A more promising lead is discovered when the investigation focuses on some young women formerly employed as maids by Liliana. Suspecting that one of them may have been involved as an accomplice, Ingravallo now begins to track down the girls and their male associates. His search leads him into the seamy underside of Roman street life, a world he already knows intimately. In this chaotic realm of petty thieves and prostitutes, hustlers, beggars, street vendors, off-duty soldiers, and drifters, the shop of Zamira Pacori is a kind of epicenter. Ostensibly a seamstress who employs several girls as helpers, Pacori, in all likelihood, operates an informal brothel, as well as dispensing wine, love potions, and quack remedies to her clientele. Two of her “seamstresses,” Ines Cionini and Lavinia Mattonari, have also served as household servants for Liliana; each of the girls, moreover, is connected with a suspicious male friend, Diomede Lanciani and Enea Ratalli, respectively, either of whom could fit Teresina Menegazzi’s description of the thief.

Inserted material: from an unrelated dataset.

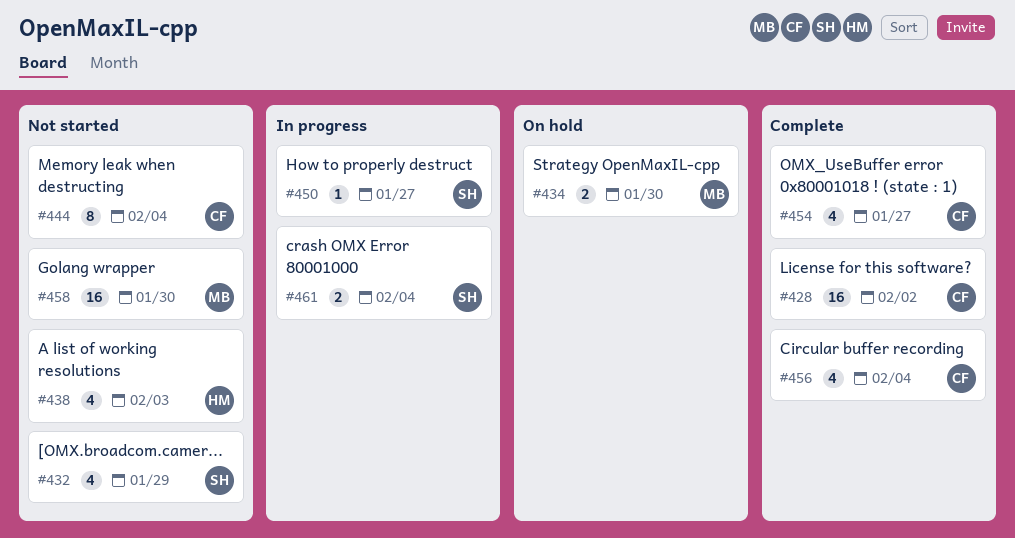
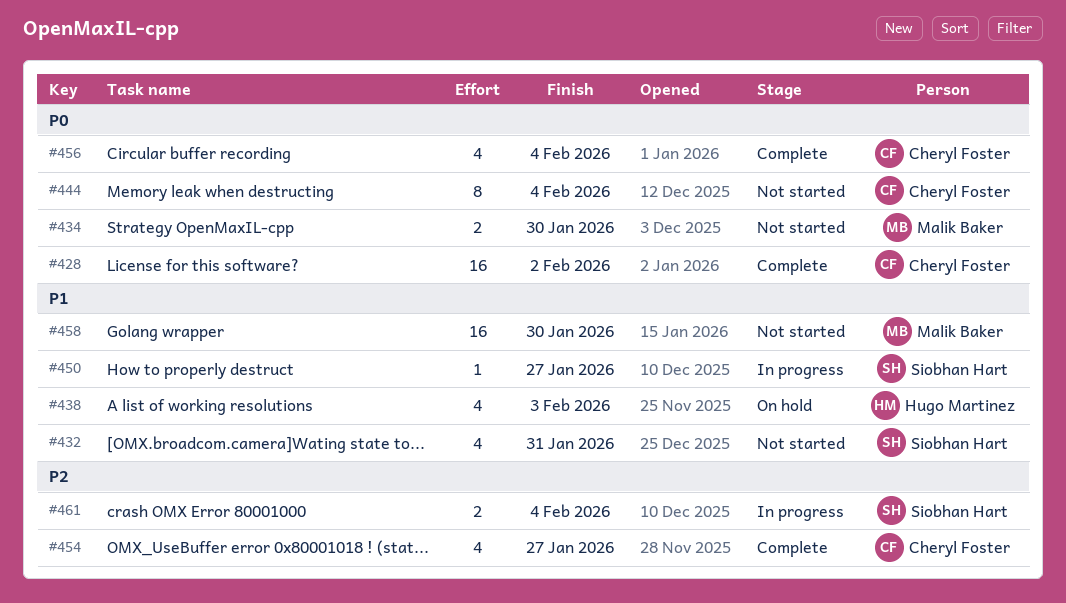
#432, due: Jan 29 -> Jan 31
#434, status: On hold -> Not started
#438, status: Not started -> On hold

By this point, the investigation has brought in the Italian national police, or carabinieri, since the search for the young women and their suspected accomplices goes beyond the territorial jurisdiction of the Roman police. The seedy, brutal Corporal Pestalozzi and his associates crack the case wide open. Pursuing their network of leads to a village outside Rome, they find the jewelry stolen from Teresina Menegazzi in a cottage occupied by Camilla Mattonari, a cousin of Lavinia.

It would seem, following this startling discovery, that the solution to both crimes is at hand. A few pages later, however, the novel simply comes to an end, with the “awful mess” of the title still unresolved. Carlo Emilio Gadda has chosen to leave the story in a deliberately unfinished form.